O26 Weekly Awards: Pepperdine, Keifer Sykes, James Whitford & Miami (OH)…
Posted by Tommy Lemoine on January 13th, 2015Throughout the season, the Other 26 microsite will run down our weekly superlatives, including team, player, coach and whatever else strikes our fancy in that week’s edition.
O26 Team of the Week
Pepperdine. Entering last week, you know how many WCC teams had beaten BYU in the Marriott Center since it joined the conference in 2012? Four, and Pepperdine wasn’t one of them. In fact, the Waves had lost their previous three contests there by an average of 25 points per game. So when Marty Wilson’s team went to Provo and beat the Cougars in wire-to-wire fashion on Thursday night, yeah, it was kind of a big deal. The six-point win turned heads and garnered Pepperdine some positive national attention for the first time in a long while (the game was on ESPNU). And as for the Waves’ encore victory at San Diego on Saturday? That win may have propelled Wilson’s club into the upper echelon of the conference.
Defense has been Pepperdine’s M.O. this season and it put that stinginess on full display against BYU. The Waves, which entered the contest tops in the country at taking away the three-point line, held the oft-scorching Cougars (15-of-28 threes in their previous game) to just 23 percent (6-of-26) from behind the arc.
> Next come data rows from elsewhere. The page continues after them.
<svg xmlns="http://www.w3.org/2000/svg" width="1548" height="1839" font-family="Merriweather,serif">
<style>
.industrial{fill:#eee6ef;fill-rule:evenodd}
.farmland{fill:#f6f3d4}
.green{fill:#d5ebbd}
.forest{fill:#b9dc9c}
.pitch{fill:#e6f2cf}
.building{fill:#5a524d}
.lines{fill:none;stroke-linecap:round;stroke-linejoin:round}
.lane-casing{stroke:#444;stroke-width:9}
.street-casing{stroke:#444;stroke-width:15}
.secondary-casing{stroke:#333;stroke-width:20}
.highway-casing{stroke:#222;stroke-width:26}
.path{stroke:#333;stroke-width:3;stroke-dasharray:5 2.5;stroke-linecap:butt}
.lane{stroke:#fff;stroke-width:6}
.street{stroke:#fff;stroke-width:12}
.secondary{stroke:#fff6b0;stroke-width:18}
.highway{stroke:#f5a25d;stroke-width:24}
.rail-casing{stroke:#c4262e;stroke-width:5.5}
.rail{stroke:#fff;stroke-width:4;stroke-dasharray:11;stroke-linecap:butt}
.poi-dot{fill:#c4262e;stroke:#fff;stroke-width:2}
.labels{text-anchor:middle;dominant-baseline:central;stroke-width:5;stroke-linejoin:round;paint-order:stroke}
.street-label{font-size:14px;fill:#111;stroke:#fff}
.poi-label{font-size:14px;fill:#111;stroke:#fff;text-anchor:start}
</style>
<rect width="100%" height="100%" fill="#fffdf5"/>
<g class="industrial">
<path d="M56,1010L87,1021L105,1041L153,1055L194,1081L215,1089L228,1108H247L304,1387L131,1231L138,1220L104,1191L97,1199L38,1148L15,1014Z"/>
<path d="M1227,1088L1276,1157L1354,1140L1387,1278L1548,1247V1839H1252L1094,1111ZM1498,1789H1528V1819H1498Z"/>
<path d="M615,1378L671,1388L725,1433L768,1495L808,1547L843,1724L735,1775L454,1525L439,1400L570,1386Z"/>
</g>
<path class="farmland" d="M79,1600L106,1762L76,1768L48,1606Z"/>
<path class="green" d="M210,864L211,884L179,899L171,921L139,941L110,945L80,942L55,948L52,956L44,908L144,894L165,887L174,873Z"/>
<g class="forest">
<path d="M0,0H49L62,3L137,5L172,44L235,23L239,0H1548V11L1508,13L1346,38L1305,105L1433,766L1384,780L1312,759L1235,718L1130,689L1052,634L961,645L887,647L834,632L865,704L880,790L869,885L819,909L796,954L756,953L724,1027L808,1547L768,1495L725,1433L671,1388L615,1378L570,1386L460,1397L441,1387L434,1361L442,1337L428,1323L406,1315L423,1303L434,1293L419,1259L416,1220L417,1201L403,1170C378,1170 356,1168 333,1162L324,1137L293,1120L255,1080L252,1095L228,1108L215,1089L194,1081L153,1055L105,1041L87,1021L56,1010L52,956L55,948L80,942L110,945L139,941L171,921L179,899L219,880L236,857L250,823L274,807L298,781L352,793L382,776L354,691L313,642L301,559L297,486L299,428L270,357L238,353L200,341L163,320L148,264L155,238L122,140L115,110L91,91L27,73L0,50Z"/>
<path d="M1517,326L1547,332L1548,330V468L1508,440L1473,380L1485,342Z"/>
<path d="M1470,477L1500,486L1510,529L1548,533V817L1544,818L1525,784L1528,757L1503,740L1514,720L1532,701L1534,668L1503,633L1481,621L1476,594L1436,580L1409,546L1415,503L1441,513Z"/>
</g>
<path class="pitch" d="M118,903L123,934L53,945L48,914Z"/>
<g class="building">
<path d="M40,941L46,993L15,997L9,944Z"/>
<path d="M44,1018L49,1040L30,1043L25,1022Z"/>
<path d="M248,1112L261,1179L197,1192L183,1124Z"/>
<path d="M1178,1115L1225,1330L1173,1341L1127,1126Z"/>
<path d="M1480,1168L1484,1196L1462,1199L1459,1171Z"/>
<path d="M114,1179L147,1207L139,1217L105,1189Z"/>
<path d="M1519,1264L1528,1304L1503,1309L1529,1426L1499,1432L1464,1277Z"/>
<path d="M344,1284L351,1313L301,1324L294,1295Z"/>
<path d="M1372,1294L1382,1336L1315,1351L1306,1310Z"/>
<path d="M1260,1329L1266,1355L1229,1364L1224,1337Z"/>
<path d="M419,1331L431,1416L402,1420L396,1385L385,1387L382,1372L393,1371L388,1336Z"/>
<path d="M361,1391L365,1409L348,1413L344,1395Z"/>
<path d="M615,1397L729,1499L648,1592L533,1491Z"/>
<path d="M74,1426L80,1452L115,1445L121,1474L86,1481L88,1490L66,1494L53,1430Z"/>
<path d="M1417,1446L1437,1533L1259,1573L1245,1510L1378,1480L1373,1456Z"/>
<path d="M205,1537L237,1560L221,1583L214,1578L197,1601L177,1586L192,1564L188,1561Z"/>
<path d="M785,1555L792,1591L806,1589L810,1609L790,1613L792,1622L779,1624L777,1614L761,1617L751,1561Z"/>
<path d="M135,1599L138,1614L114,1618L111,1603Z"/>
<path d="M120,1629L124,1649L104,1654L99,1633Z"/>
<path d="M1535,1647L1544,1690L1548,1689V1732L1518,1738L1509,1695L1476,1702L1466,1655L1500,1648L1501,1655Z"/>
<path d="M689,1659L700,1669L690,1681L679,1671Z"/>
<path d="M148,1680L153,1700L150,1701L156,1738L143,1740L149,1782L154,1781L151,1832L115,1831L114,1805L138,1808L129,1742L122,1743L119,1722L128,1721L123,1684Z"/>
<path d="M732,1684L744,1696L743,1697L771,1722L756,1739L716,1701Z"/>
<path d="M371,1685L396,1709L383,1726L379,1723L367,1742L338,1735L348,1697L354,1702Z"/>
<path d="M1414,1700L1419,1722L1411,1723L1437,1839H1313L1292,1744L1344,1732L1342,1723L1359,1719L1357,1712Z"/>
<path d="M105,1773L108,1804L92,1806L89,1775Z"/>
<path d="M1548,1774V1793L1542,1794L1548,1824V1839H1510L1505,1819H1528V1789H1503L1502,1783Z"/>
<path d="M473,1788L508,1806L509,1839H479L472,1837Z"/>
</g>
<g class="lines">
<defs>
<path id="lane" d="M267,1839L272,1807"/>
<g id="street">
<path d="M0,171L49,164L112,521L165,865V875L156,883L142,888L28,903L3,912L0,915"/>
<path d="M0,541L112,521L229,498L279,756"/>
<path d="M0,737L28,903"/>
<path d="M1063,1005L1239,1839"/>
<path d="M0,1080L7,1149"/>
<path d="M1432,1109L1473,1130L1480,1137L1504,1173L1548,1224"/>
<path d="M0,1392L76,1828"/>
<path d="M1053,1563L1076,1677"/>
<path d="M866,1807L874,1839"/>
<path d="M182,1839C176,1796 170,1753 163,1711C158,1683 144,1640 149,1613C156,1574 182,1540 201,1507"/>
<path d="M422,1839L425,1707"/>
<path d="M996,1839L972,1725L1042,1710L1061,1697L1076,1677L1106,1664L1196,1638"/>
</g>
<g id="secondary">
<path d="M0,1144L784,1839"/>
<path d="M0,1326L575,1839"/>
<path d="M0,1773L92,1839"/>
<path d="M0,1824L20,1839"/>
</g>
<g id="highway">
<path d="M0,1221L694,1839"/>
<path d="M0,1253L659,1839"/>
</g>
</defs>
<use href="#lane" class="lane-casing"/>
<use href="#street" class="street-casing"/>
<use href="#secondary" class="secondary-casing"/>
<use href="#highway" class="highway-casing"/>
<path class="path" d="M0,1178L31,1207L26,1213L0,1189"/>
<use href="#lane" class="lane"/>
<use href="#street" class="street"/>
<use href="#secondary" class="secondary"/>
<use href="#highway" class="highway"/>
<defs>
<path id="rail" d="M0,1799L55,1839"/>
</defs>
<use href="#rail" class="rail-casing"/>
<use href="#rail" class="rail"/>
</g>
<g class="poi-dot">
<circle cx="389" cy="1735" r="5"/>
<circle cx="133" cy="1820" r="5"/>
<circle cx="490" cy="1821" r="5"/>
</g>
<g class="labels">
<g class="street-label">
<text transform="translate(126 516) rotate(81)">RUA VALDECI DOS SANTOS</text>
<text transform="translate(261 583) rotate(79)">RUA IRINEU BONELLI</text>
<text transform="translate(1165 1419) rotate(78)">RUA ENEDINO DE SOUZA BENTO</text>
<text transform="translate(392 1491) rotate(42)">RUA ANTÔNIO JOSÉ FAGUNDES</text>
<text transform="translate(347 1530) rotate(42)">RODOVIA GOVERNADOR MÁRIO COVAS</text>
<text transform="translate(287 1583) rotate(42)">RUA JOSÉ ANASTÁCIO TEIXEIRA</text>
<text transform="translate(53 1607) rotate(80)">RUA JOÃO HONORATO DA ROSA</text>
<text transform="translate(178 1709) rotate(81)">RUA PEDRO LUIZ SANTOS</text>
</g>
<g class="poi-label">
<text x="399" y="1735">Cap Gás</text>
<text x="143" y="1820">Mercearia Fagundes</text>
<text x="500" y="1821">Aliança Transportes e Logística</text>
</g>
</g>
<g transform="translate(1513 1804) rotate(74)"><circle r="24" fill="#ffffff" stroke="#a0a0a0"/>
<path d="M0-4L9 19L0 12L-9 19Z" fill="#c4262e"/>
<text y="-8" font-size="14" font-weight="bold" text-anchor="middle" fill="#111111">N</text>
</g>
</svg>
BYU’s high-scoring, hyper-efficient attack had trouble finding consistent offense all night long, ultimately winding up tied for its lowest point total of the season (61 points). “We talked about our discipline and our toughness and we showed that from the tip,” Wilson said afterwards. Yet, his best coaching move of the night had nothing to do with an instilled mindset or strong defensive principles. Instead, it was probably his decision to bring top scorer and rebounder Stacy Davis (15.7 PPG, 7.7 RPG) off the bench for the first time. The 6’6’’ junior responded with a 23-point, eight-rebound performance that included a couple big free throws to ice the game. “They got us a little bit out of rhythm and they got us to take tougher shots out of our sets,” BYU guard Anson Winder said after the game, summing it up perfectly. “They scored on the other end and it’s hard to beat a team when you can’t stop them from scoring.”
But Pepperdine wasn’t done. Despite having not won back-to-back WCC road games since 2007, the Waves promptly travelled to San Diego two days later, put forth another excellent defensive effort and beat the Toreros by 12. No San Diego player – not even Johnny Dee, the conference’s fourth-leading scorer – ended up with double figures, as Bill Grier’s crew mustered only 0.75 points per possession. In a matter of three days, the team that had been picked seventh in the preseason outdid the second and fifth-place picks in their own gymnasiums. Now at 4-1 in WCC play and cracking the top-100 in KenPom, Pepperdine appears to have staying power among the top half of the WCC.